### INSTRUCTIONS FOR THE TASK
All that is wanted is a word-for-word copy of the data from its first line to the line containing "cancer was stained", both included.

### PROVIDED MATERIAL

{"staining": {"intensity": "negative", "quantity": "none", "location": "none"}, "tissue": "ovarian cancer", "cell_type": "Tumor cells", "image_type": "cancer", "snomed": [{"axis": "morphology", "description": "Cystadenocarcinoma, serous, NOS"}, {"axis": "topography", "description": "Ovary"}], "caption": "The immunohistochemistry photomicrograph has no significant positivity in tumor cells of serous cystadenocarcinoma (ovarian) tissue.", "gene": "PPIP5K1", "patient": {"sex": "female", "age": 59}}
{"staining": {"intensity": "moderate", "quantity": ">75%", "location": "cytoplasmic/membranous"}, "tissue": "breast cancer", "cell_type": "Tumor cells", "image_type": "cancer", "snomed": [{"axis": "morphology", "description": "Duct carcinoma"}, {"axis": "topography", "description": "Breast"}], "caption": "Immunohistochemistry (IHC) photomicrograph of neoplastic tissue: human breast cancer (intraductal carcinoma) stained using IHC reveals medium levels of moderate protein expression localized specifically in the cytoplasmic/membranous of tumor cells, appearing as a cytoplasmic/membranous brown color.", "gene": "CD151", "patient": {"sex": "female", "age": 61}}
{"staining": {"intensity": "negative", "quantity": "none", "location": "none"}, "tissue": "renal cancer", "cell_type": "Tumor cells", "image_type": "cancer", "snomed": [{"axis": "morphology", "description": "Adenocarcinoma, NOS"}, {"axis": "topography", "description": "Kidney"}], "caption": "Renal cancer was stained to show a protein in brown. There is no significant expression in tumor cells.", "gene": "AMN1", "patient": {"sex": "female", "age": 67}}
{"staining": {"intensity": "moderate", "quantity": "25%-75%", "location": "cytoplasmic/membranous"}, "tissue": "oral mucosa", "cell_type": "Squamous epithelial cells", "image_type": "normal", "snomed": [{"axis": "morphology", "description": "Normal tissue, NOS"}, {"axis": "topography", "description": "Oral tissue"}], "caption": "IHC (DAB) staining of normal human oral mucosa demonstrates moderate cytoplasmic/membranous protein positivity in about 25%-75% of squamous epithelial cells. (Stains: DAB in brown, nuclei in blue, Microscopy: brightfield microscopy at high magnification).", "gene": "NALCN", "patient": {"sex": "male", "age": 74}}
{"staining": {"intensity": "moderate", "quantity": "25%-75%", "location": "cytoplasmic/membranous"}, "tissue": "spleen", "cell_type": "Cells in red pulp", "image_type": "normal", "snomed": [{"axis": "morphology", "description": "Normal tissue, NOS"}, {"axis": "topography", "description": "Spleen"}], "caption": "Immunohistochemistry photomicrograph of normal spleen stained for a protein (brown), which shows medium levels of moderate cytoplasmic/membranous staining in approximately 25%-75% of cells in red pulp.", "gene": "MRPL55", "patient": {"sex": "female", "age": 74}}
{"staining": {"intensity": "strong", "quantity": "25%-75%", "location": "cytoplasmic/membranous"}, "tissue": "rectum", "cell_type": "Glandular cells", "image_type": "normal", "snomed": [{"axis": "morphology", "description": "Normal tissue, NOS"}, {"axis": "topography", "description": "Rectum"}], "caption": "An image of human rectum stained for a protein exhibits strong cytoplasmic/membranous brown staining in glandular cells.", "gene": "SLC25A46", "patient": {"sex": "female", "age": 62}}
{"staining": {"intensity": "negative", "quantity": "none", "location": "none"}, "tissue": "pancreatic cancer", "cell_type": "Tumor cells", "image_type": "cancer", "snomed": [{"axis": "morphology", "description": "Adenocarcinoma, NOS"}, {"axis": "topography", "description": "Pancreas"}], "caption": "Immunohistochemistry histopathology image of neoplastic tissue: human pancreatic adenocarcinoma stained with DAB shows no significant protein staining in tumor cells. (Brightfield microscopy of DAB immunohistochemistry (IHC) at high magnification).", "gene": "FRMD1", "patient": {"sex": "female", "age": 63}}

######

### TASK SOLUTION
{"staining": {"intensity": "negative", "quantity": "none", "location": "none"}, "tissue": "ovarian cancer", "cell_type": "Tumor cells", "image_type": "cancer", "snomed": [{"axis": "morphology", "description": "Cystadenocarcinoma, serous, NOS"}, {"axis": "topography", "description": "Ovary"}], "caption": "The immunohistochemistry photomicrograph has no significant positivity in tumor cells of serous cystadenocarcinoma (ovarian) tissue.", "gene": "PPIP5K1", "patient": {"sex": "female", "age": 59}}
{"staining": {"intensity": "moderate", "quantity": ">75%", "location": "cytoplasmic/membranous"}, "tissue": "breast cancer", "cell_type": "Tumor cells", "image_type": "cancer", "snomed": [{"axis": "morphology", "description": "Duct carcinoma"}, {"axis": "topography", "description": "Breast"}], "caption": "Immunohistochemistry (IHC) photomicrograph of neoplastic tissue: human breast cancer (intraductal carcinoma) stained using IHC reveals medium levels of moderate protein expression localized specifically in the cytoplasmic/membranous of tumor cells, appearing as a cytoplasmic/membranous brown color.", "gene": "CD151", "patient": {"sex": "female", "age": 61}}
{"staining": {"intensity": "negative", "quantity": "none", "location": "none"}, "tissue": "renal cancer", "cell_type": "Tumor cells", "image_type": "cancer", "snomed": [{"axis": "morphology", "description": "Adenocarcinoma, NOS"}, {"axis": "topography", "description": "Kidney"}], "caption": "Renal cancer was stained to show a protein in brown. There is no significant expression in tumor cells.", "gene": "AMN1", "patient": {"sex": "female", "age": 67}}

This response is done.